City workers on Sunday morning were shocked to discover anti-Semitic and anti-Israel graffiti daubed on a synagogue in the center of Jerusalem – the Shmuel Meir synagogue, located in Safra Square, adjacent to the Jerusalem Municipality building.
The Square is actually home to numerous local and national government buildings, is centrally located, and is a hub of activity at all hours of the day. The synagogue is named for former Jerusalem Deputy Mayor Shmuel Meir, who was killed in a traffic incident in 1996. The Homat Shmuel neighborhood in south Jerusalem – also known as Har Homa – is named for him as well.
The primitive scrawlings were erased within an hour of their being discovered by workers, said Jerusalem Deputy Mayor David Hadari. Writing on his Facebook page, Hadari said that the graffiti was written in Hebrew and Arabic, and included “very insulting comments against Jewish residents of Jerusalem,” so there was little doubt of which ethnic group the perpetrators belonged to. “Thanks to the great efficiency of the city workers, we were able to remove the graffiti quickly, so I was unable to get a photo in time,” he wrote.

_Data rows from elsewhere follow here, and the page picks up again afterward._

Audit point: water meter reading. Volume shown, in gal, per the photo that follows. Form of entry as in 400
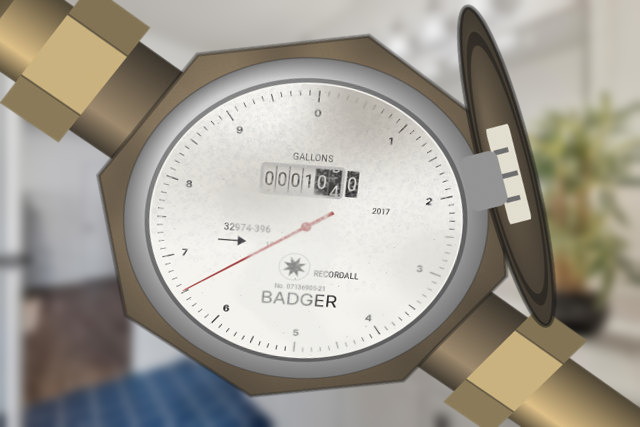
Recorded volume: 1036.5
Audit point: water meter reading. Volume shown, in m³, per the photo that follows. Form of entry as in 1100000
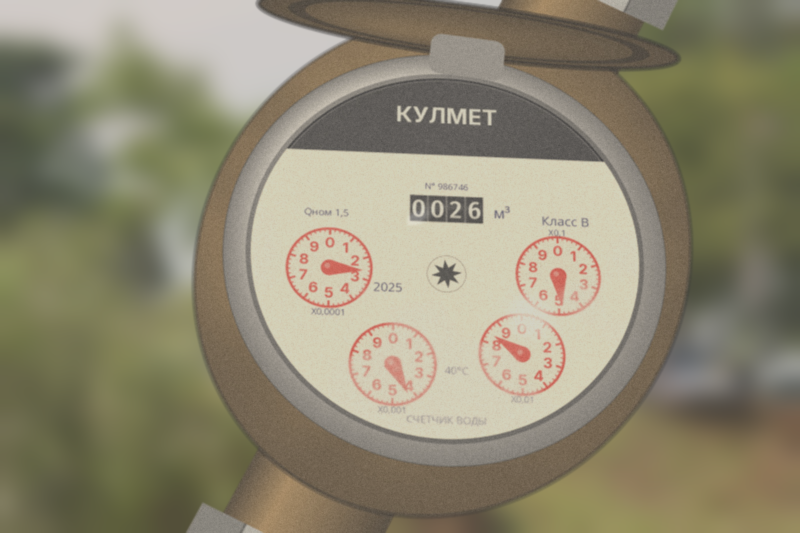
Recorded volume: 26.4842
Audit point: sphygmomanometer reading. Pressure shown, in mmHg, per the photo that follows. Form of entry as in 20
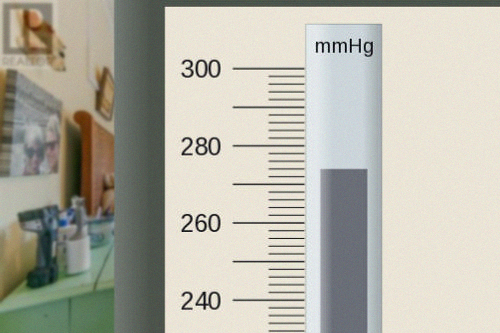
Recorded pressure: 274
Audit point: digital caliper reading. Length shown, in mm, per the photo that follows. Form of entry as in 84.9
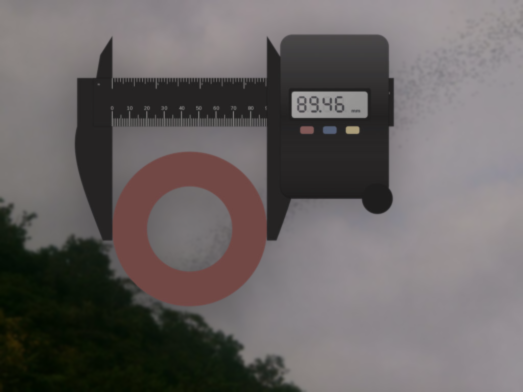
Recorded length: 89.46
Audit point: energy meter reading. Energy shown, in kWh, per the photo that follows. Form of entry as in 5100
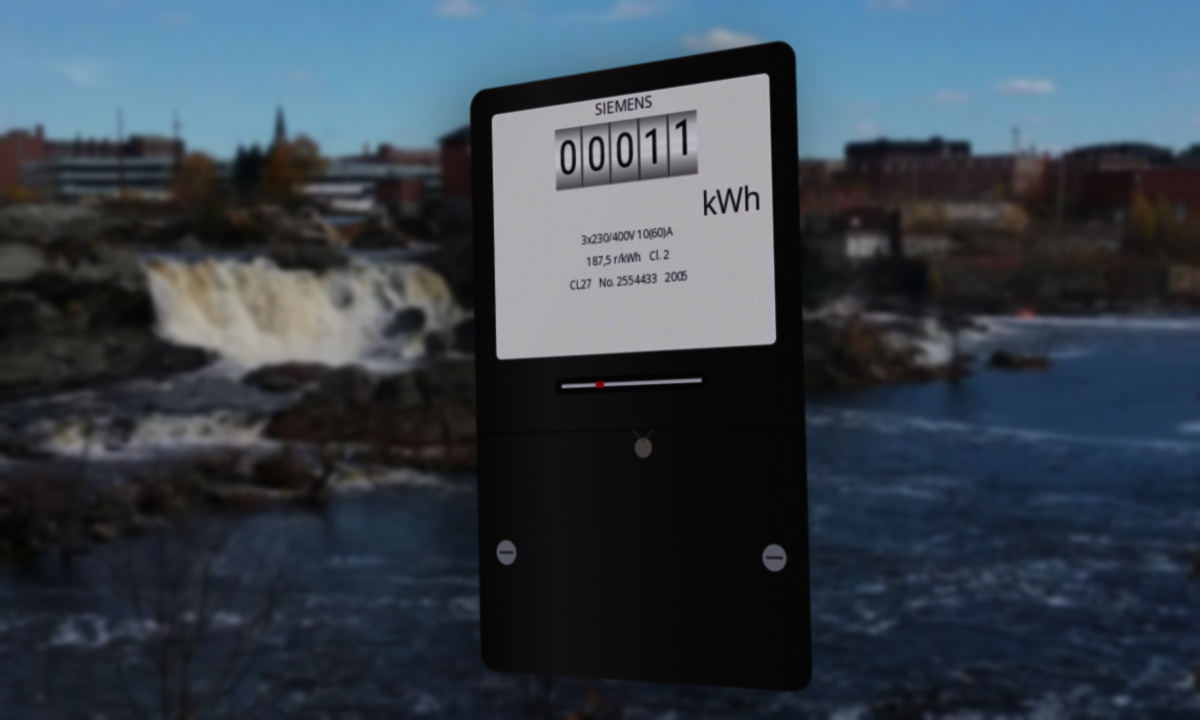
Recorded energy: 11
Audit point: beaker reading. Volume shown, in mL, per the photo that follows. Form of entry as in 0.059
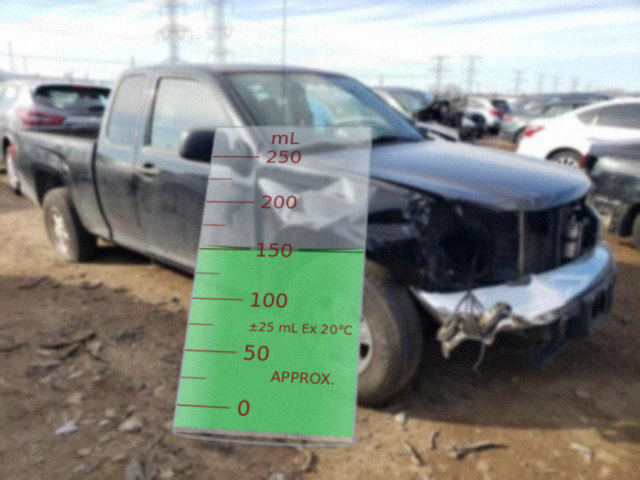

As to the motivation for the attack, Hadari said that it could be an Arab version of a so-called “price tag” attack. Such attacks, usually involving graffiti and slashed tires, are generally attributed in the media to Jews, with media sources reporting very precisely on the actions. However, Hadari said, the media had not bothered to cover the synagogue desecration. “It appears they are not very interested in Arab 'price tag' attacks,” he wrote.